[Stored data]

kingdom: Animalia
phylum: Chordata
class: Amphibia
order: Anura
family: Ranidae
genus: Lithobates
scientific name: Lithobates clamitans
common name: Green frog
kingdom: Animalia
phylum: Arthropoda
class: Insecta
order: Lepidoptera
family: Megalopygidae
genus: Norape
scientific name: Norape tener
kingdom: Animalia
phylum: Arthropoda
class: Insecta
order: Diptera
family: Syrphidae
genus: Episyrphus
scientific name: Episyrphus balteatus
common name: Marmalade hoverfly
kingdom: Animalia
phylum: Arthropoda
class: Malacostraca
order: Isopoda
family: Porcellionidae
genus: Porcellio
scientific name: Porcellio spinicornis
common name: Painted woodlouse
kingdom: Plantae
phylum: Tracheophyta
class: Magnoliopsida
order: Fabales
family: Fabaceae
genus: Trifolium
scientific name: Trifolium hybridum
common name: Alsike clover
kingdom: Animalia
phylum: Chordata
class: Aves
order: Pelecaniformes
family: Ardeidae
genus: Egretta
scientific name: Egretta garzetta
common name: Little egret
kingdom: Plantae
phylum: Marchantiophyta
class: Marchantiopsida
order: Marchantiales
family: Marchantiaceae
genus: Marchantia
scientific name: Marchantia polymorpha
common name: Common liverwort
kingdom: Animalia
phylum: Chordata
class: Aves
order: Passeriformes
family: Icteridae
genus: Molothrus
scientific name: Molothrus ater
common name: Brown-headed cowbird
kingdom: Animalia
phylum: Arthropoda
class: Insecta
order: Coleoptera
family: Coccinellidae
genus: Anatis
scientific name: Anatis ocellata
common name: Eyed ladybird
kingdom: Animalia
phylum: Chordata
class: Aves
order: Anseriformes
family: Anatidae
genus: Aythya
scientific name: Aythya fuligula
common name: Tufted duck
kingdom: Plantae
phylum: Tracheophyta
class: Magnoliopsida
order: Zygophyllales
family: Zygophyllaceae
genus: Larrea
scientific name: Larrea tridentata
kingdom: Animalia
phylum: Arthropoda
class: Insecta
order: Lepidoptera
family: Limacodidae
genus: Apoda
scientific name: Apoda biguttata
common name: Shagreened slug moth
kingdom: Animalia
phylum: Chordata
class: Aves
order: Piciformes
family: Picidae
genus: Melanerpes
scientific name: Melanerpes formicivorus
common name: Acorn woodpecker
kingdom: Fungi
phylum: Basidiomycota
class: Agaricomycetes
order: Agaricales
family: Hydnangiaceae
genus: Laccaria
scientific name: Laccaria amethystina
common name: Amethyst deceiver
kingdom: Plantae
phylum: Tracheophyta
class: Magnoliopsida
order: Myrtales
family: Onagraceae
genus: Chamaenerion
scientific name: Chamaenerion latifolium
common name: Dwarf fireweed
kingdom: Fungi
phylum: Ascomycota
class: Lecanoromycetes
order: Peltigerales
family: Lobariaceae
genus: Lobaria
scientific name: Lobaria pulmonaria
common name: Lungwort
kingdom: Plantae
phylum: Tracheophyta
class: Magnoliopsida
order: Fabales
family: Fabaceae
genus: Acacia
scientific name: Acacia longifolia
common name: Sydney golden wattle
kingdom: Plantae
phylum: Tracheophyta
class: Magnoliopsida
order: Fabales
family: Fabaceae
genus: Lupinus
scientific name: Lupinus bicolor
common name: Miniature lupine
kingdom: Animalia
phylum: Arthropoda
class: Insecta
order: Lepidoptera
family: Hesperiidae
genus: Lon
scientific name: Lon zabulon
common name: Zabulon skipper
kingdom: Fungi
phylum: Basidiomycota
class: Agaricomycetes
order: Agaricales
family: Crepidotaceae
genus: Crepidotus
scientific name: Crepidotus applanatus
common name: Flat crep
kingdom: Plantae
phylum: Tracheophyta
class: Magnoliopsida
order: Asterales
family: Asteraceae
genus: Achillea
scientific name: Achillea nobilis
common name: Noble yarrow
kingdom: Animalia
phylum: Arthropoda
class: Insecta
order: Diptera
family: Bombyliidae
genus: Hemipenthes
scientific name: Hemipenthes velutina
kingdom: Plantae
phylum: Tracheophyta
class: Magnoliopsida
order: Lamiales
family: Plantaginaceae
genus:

* [Exercise brief] Convert the entries into a Markdown table with the columns Row and Entry line, starting at the first line and ending at the line that contains "common name: Marmalade hoverfly", with both ends included. Leave out blank lines.

* [Task output]
| Row | Entry line |
|---|---|
| 1 | kingdom: Animalia |
| 2 | phylum: Chordata |
| 3 | class: Amphibia |
| 4 | order: Anura |
| 5 | family: Ranidae |
| 6 | genus: Lithobates |
| 7 | scientific name: Lithobates clamitans |
| 8 | common name: Green frog |
| 9 | kingdom: Animalia |
| 10 | phylum: Arthropoda |
| 11 | class: Insecta |
| 12 | order: Lepidoptera |
| 13 | family: Megalopygidae |
| 14 | genus: Norape |
| 15 | scientific name: Norape tener |
| 16 | kingdom: Animalia |
| 17 | phylum: Arthropoda |
| 18 | class: Insecta |
| 19 | order: Diptera |
| 20 | family: Syrphidae |
| 21 | genus: Episyrphus |
| 22 | scientific name: Episyrphus balteatus |
| 23 | common name: Marmalade hoverfly |